The plaintiffs are surely right that the court could narrow the scope of the discovery based on the time constraints associated with the six-month statutory period. There is also the issue of the motion to toll the six-month period. Granting that would mitigate the issue, though it wouldn’t answer the argument set forth by PSV/MLS that they shouldn’t have to provide *any* discovery until the motion to dismiss is argued. Interestingly, the City points out that it was the State that sent that discovery request and therefore a blanket stay would damage their rights to obtain evidence in this case.
Beyond the possibility of the City having more specific evidence they want to look at in the context of a sale (and pointing out that they have not loaded up PSV/MLS with discovery requests in addition to the State), I confess I was a bit confused as to what particular difference it made. Then I looked at section (i), “the corporate structure of Defendant Major League Soccer (the alleged owner of Screw SC)”
Opening the Door:
It goes without saying that MLS’ corporate/operating structure is probably the most secretive in all of professional sports that has a following of some kind. Beyond the SUM agreements and discovery rules and allocation, it’s difficult to discern what MLS even is.
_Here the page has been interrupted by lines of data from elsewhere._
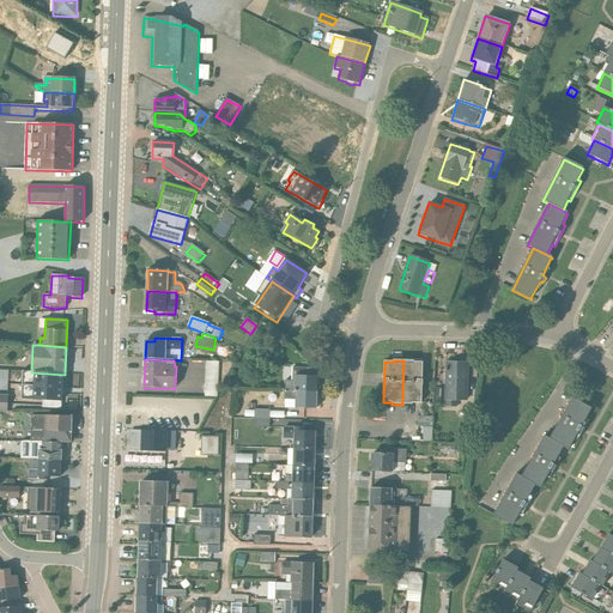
[(413,360),(404,360),(402,405),(412,405),(412,404),(422,404),(422,387),(423,387),(424,363),(413,363),(413,360)]
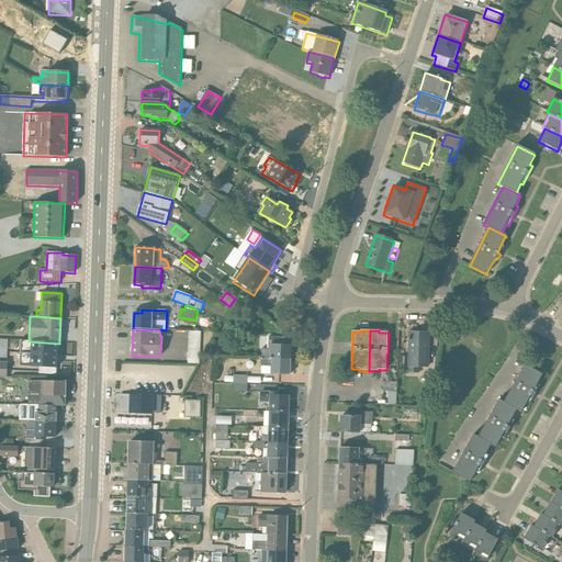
[(201,335),(201,332),(190,332),(188,363),(200,364),(201,335)]
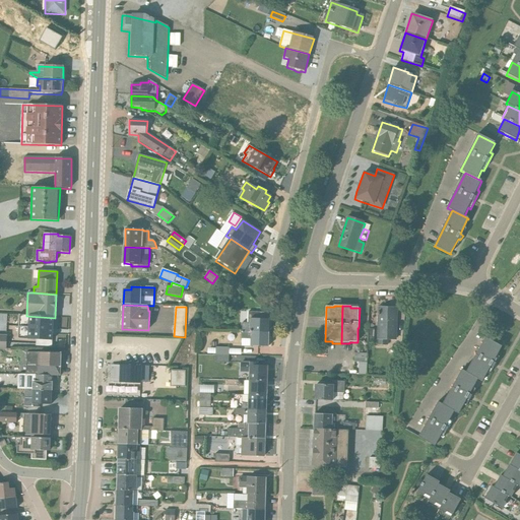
[(379,338),(378,345),(387,345),(388,340),(396,340),(396,309),(379,309),(379,313),(378,313),(378,316),(379,316),(379,329),(369,329),(368,337),(379,338)]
I’m not going to get into it for purposes of this story, but it’s pretty obvious that MLS wants to keep its skeletons hidden deep in the closet. But in the context of this story, have they left the door open?
It’s possible. Here is what MLS had to say about their organization (for lack of a better word) in their motion to dismiss.
Clear as mud, of course. Is this accurate? I don’t know, and neither does anyone outside the MLS collective. And this doesn’t cover the investor/operator/owner designations that MLS seems to go back and forth with, as the City points out (footnote 2):
The City is right that they have no ability to discern MLS’ true nature, because none of that information has been disclosed before; certainly not in the context of this lawsuit. And the City is right that this information does likely create a material issue of fact in arguing that MLS has not received any (current) financial benefit. Also interesting, the argument from MLS that the Modell law is unconstitutional on Contracts Clause grounds is made without providing the agreement (LLC) itself. So how can the plaintiffs respond to this argument, or the Court evaluate it, without reviewing a copy of the agreement? So it’s possible that MLS has opened the door to have this information disclosed to the plaintiffs at some future date, maybe very soon. I’m hoping to get some additional information here, so watch this space.
Sauce for the goose:
Finally (briefly) on the Motion to Toll the six-month timeline: In addition to issuing a writing award for whoever wrote the State’s brief, the motions to stay and the motions to toll are arguably different sides of the same coin. The City argues the plaintiffs and defendants are arguing that the same theory applies; due to the pending motion to dismiss, the court should put on hold discovery and the six-month timelines, so as to not prejudice the rights of the parties, and minimize expending time and money.
My initial hunch is that both parties will get something along the lines of what they want (discovery delayed to the extent the information doesn’t impact the dismissal motion; notice issue tolled based on the discovery delay), but I’m hearing that the response to the tolling motion from PSV/MLS is due sometime today. Likely after 5:00 p.m., as appears to be their method of operation. So we’ll have more to write about shortly, it looks like.